The foundational text on aligning software design with the business domain. The 'Blue Book.'

Eric Evans · 2003 · architecture

The foundational text on aligning software design with the business domain. The 'Blue Book.'

why it matters

DDD is the framework most modern microservice and platform thinking is built on, even when teams don't realize it. Bounded contexts, ubiquitous language, anti-corruption layers — these are now baseline architectural vocabulary. Evans's original treatment is dense but worth wrestling with; the strategic-design half is more important than the tactical-patterns half.

key ideas

  • Strategic design: bounded contexts, context maps, core domain vs supporting subdomains. Most of the value is here.
  • Tactical design: aggregates, entities, value objects, repositories, factories.
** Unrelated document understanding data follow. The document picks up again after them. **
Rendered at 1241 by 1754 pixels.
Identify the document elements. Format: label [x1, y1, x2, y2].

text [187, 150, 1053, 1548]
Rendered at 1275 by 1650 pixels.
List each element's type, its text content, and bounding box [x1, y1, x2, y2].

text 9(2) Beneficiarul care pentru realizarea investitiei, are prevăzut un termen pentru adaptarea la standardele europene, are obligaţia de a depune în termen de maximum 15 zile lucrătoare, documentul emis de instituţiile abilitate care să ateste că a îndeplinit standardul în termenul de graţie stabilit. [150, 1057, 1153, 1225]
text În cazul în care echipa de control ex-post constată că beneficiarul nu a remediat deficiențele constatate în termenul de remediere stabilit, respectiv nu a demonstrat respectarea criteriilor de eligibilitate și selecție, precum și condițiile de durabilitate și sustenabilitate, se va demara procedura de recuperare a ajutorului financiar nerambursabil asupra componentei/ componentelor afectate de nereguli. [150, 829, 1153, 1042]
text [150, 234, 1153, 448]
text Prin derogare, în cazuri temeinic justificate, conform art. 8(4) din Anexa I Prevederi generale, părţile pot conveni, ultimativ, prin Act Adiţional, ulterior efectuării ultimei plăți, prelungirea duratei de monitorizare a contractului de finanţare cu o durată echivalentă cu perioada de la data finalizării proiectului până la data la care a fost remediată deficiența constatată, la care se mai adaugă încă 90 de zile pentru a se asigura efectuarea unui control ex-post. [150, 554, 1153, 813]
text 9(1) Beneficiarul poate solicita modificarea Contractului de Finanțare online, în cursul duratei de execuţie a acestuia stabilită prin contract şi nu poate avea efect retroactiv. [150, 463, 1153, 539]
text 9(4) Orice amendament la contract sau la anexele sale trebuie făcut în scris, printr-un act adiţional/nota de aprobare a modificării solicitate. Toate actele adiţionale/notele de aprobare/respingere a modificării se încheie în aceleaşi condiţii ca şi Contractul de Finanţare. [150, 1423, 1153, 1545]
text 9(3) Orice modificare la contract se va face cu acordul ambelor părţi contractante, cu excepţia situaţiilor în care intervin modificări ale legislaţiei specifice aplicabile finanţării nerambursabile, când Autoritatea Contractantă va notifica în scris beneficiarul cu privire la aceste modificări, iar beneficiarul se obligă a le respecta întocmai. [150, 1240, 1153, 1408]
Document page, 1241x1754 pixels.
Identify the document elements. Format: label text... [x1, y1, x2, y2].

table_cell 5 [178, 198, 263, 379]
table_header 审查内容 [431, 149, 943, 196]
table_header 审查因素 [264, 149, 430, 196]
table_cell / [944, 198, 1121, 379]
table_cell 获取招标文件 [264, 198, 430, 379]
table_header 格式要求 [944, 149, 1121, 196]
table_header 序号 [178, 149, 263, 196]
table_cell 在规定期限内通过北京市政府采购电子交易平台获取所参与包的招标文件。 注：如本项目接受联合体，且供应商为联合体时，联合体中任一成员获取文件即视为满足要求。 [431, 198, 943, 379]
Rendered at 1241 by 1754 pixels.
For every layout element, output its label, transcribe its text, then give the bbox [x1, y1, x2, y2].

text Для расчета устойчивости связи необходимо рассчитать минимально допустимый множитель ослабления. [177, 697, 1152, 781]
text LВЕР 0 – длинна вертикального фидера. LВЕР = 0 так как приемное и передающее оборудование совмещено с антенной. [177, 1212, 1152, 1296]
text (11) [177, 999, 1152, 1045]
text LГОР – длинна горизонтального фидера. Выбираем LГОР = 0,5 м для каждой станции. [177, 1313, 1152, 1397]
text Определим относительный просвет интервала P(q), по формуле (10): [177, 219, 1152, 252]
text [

The implementation half people often start with and lose the strategic frame.
  • Ubiquitous language: code, conversation, and docs use the same words for the same things — drift is a model bug, not a translation bug
  • Anti-corruption layer: protect your domain from foreign models you don't control
  • Distillation: identify the core domain, invest your best people there, generic-ify the rest

memorable framings

  • 'The model and the heart of the design shape each other.'
  • 'Modeling is an activity that doesn't end with the writing of code.'

who should read it

Senior engineers who are starting to make architecture decisions. Skip to strategic design first if the tactical patterns feel pedantic — most teams misuse DDD by stopping at tactical.